Every line of the data below should be repeated exactly, and no picture should be copied.

### Dataset section:
────

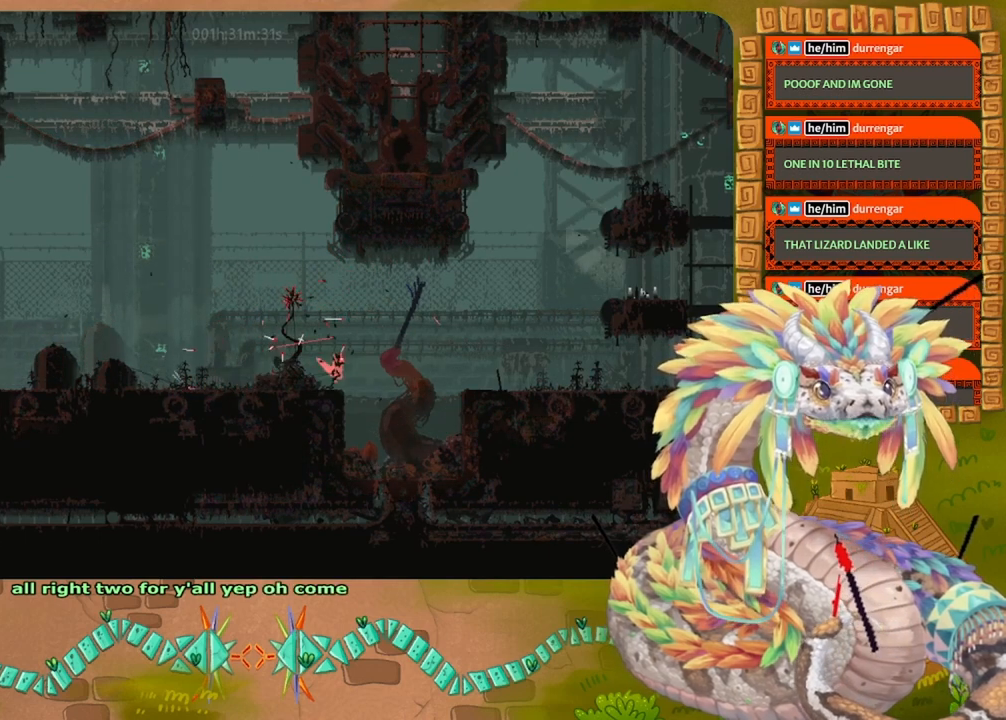
{"keys": ["jump", "right"], "events": [[34, "right", "up"], [134, "jump", "down"], [134, "right", "down"], [234, "jump", "up"], [234, "right", "up"], [300, "jump", "down"], [300, "right", "down"]]}
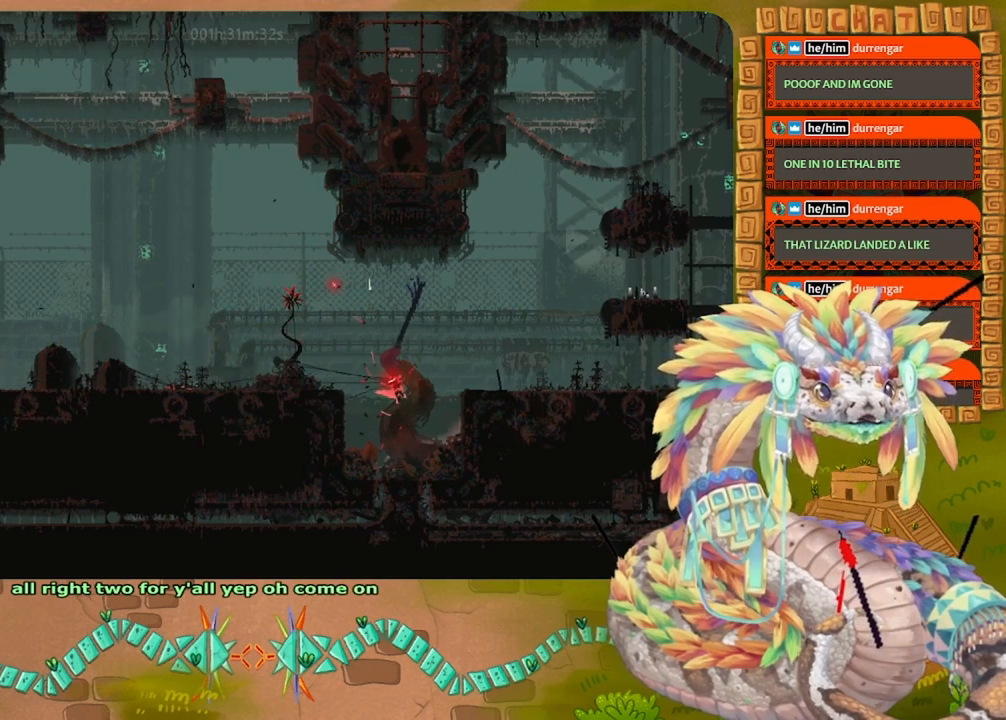
{"keys": [], "events": [[200, "jump", "up"], [234, "right", "up"], [267, "right", "down"], [300, "up", "down"], [334, "right", "up"], [334, "up", "up"], [400, "jump", "down"], [400, "right", "down"], [400, "up", "down"], [434, "jump", "up"], [434, "right", "up"], [434, "up", "up"]]}
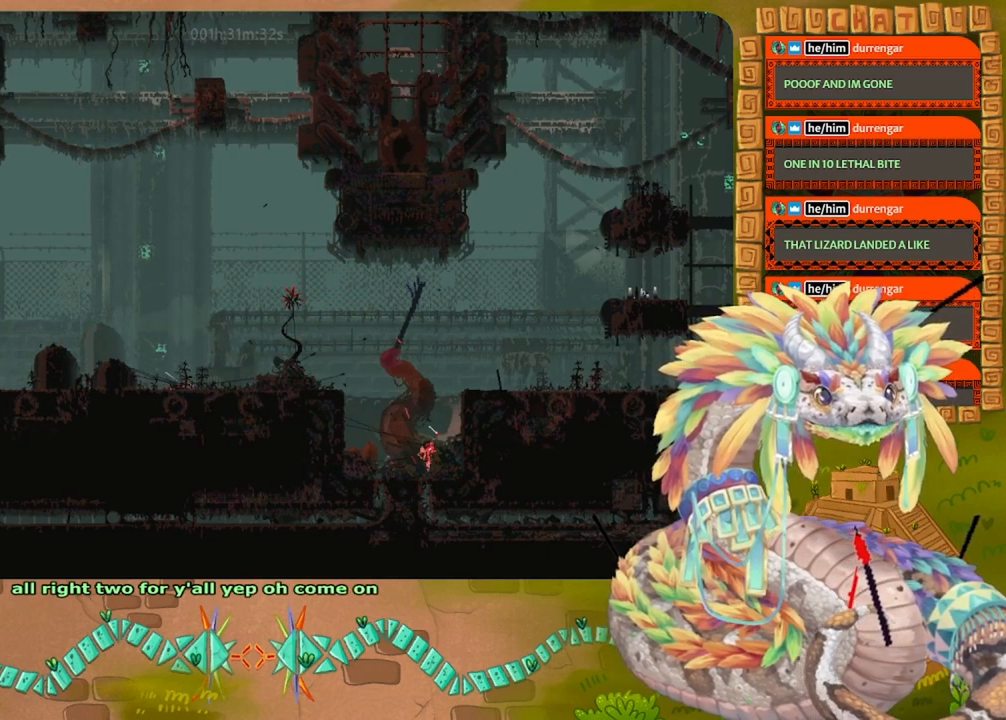
{"keys": [], "events": [[134, "jump", "down"], [134, "right", "down"], [134, "up", "down"], [167, "jump", "up"], [167, "right", "up"], [167, "up", "up"], [200, "jump", "down"], [200, "right", "down"], [200, "up", "down"], [234, "jump", "up"], [234, "right", "up"], [234, "up", "up"], [434, "right", "down"], [434, "up", "down"], [467, "right", "up"], [467, "up", "up"]]}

────

### Result of this task:
{"keys": ["jump", "right"], "events": [[34, "right", "up"], [134, "jump", "down"], [134, "right", "down"], [234, "jump", "up"], [234, "right", "up"], [300, "jump", "down"], [300, "right", "down"]]}
{"keys": [], "events": [[200, "jump", "up"], [234, "right", "up"], [267, "right", "down"], [300, "up", "down"], [334, "right", "up"], [334, "up", "up"], [400, "jump", "down"], [400, "right", "down"], [400, "up", "down"], [434, "jump", "up"], [434, "right", "up"], [434, "up", "up"]]}
{"keys": [], "events": [[134, "jump", "down"], [134, "right", "down"], [134, "up", "down"], [167, "jump", "up"], [167, "right", "up"], [167, "up", "up"], [200, "jump", "down"], [200, "right", "down"], [200, "up", "down"], [234, "jump", "up"], [234, "right", "up"], [234, "up", "up"], [434, "right", "down"], [434, "up", "down"], [467, "right", "up"], [467, "up", "up"]]}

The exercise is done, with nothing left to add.